At the top of my mind as global financial markets are in turmoil and people are panicking, is that people are generally in denial about the cyclical nature of Free Markets. Just as with any growth stock of a strong company, the long term trend is upward, but there are periodic corrections when overvaluation temporarily occurs.
Step back and look at how far we've come
Excerpted from http://www.fff.org/freedom/fd0301b.asp
"In Pursuit of Sustainable Development: Political Planning versus the Free Market"
by Richard M. Ebeling, January 2003
World hunger and poverty have been dramatically reduced around the world during the last half-century. Since 1950, world population has increased by 90 percent. But because of increased production and productivity in global agriculture, average daily food supplies per person have increased 24 percent, worldwide, during this same period; and the increase has been even larger in developing countries, being about 38 percent on average per person.
Life expectancy also significantly improved during the last 50 years. In 1950 life expectancy in the developed countries was 66.5 years, while in the developing world it was 40.9 years. In 1998, life expectancy had risen to 74.5 years in the developed countries (a 12 percent increase) and to 63.6 years in the developing nations (a 55.5 percent increase).
In Africa life expectancy between 1950 and 1998 increased by 42.3 percent, from 37.8 years to 53.8 years; while in India, life expectancy rose by 62.5 percent, from 38.7 years to 62.9 years.

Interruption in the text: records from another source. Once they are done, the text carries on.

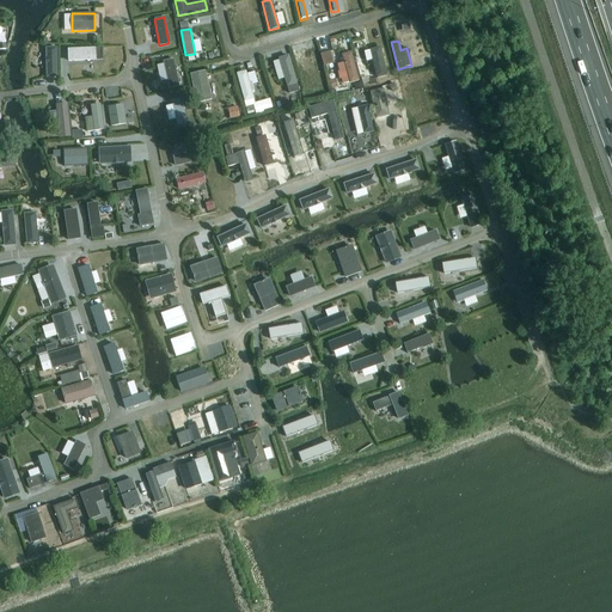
[(57,77),(56,47),(46,48),(46,77),(57,77)]
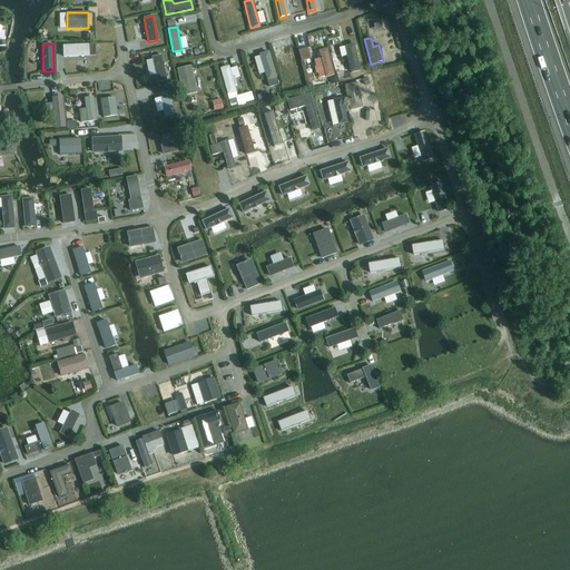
[(345,46),(351,72),(360,70),(353,43),(345,46)]
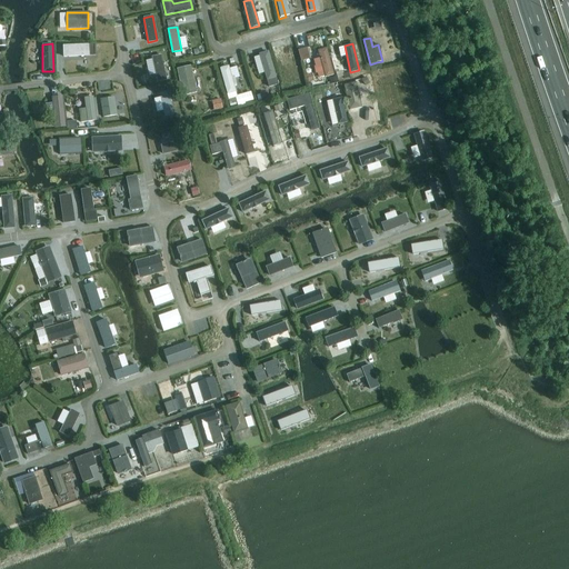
[(83,55),(89,55),(89,46),(63,46),(63,57),(83,56),(83,55)]
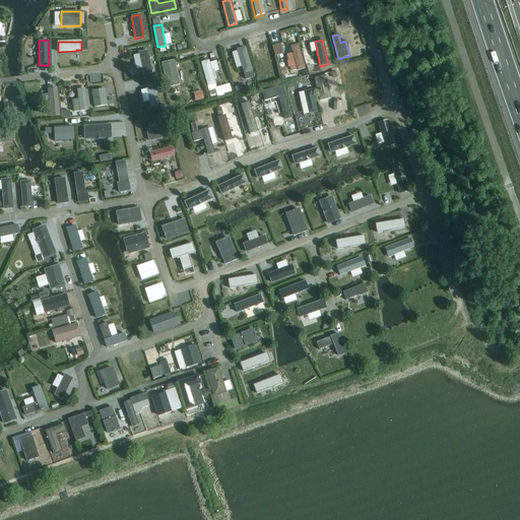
[(280,44),(272,46),(275,56),(283,54),(280,44)]
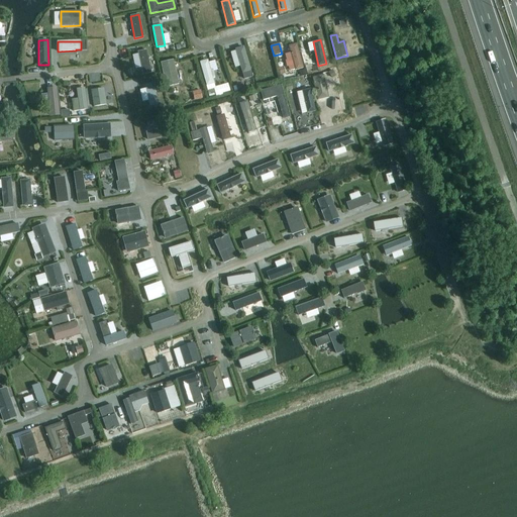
[(303,68),(296,44),(289,46),(296,70),(303,68)]
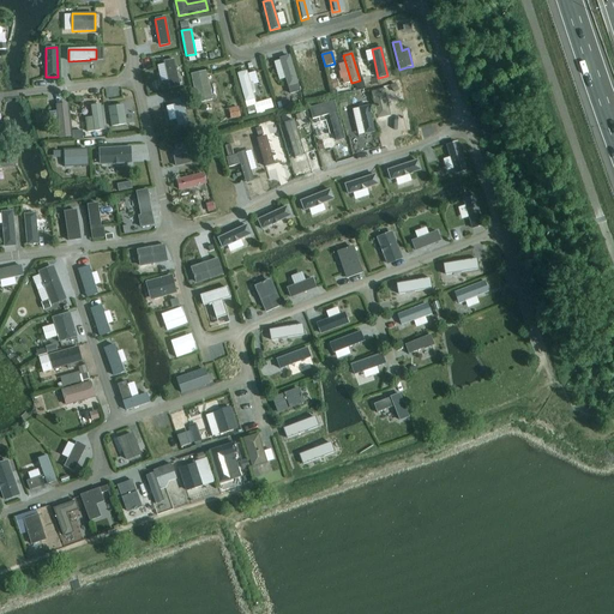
[(289,56),(280,59),(288,86),(298,84),(289,56)]
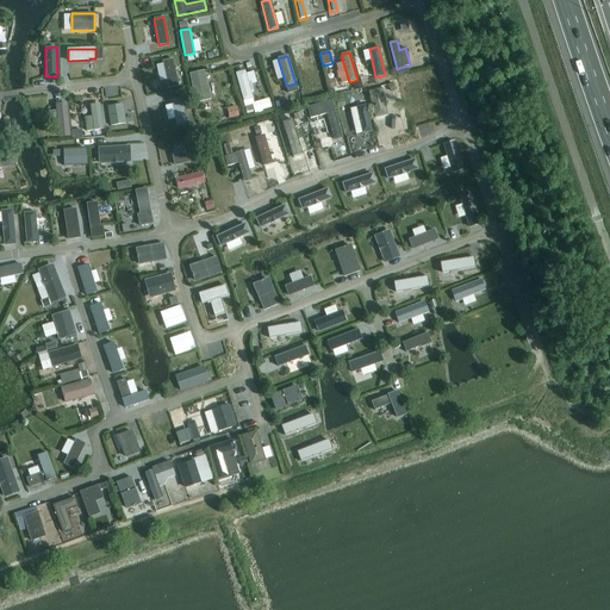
[(168,87),(178,86),(173,60),(163,61),(168,87)]
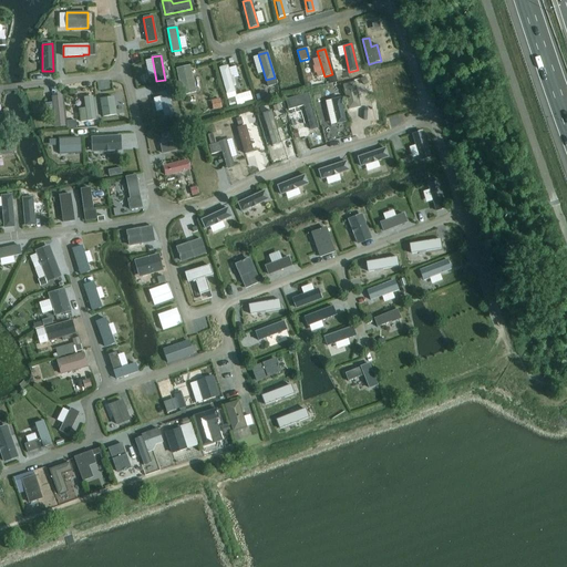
[(182,95),(195,92),(189,65),(176,69),(182,95)]
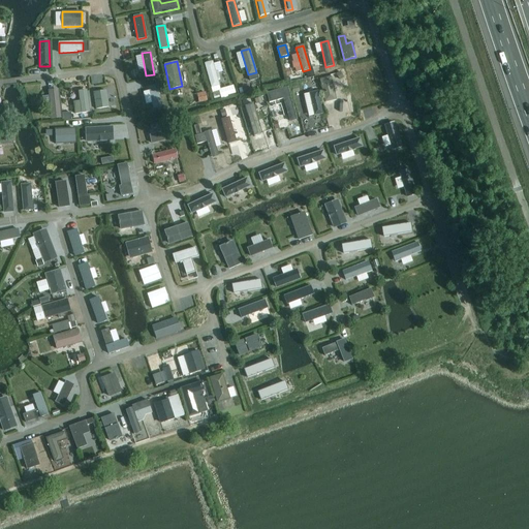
[(212,62),(205,64),(211,87),(219,85),(212,62)]
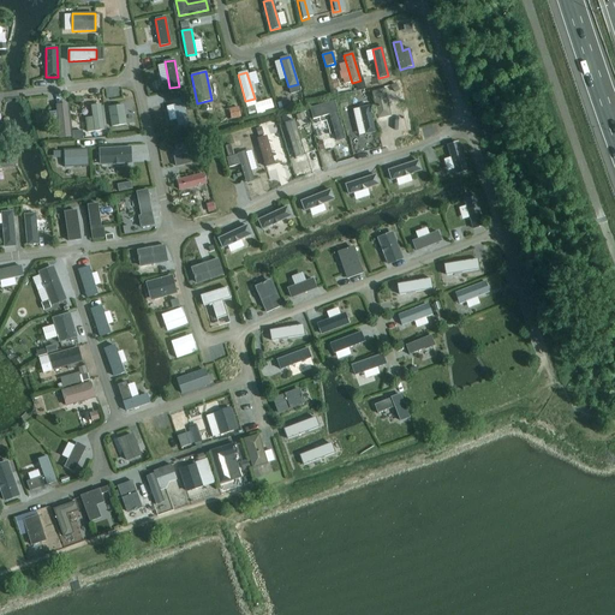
[(298,84),(288,87),(291,95),(300,91),(298,84)]
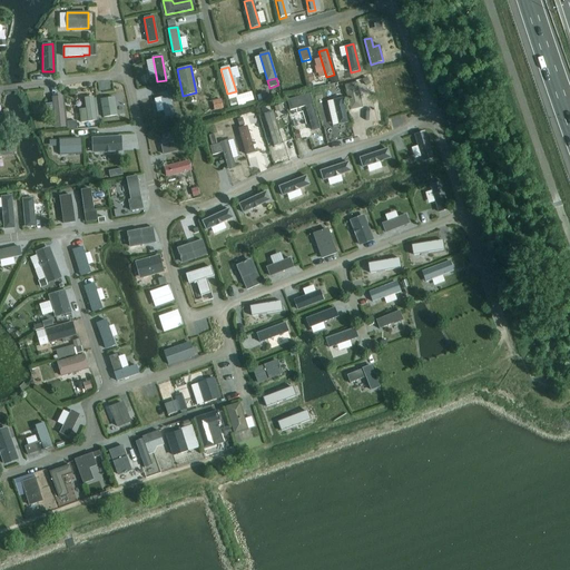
[(362,107),(356,84),(344,87),(350,110),(362,107)]
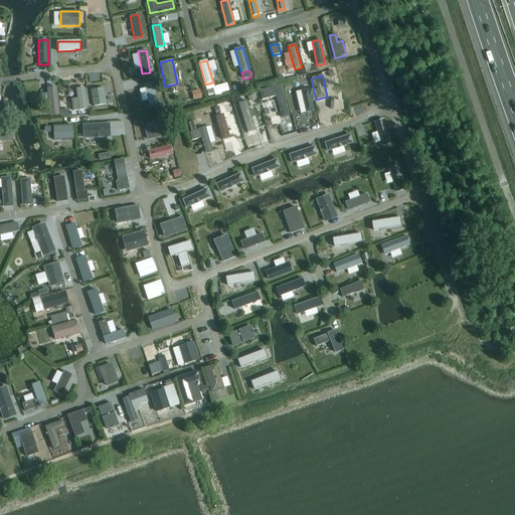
[(149,106),(157,104),(152,82),(145,84),(149,106)]
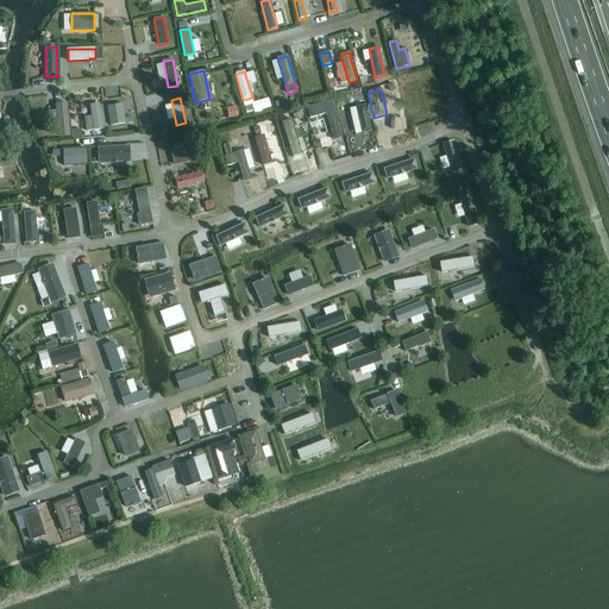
[(326,113),(333,140),(341,138),(331,100),(307,107),(309,118),(326,113)]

Infant mortality has also shown the same positive trend over the past 50 years. Worldwide, 156 children out of 1,000 births died under the age of one in 1950; that fell to 58 out of every 1,000 births by 1998, or a decline of 63 percent. Fifty years ago the infant mortality rate was 58 out of every 1,000 births in the developed countries, and 179 out of every 1,000 in the developing nations. These fell, respectively, to 9 and 64 out of every 1,000 births, percentage declines of 85 percent and 65 percent, respectively. The decline was 64 percent in India during this period, from 190 to 69, and a decrease of 50 percent in Africa during this half-century, from 185 to 91 per 1,000 births.
Literacy has also been on the rise in recent decades. Between 1970 and 1997, illiteracy worldwide dropped from 45.8 percent of the global population to 25.6 percent. And child labor during this period has also declined. Among children between the ages of 10 and 14 around the world, child labor has decreased from 24 percent to 12.6 percent.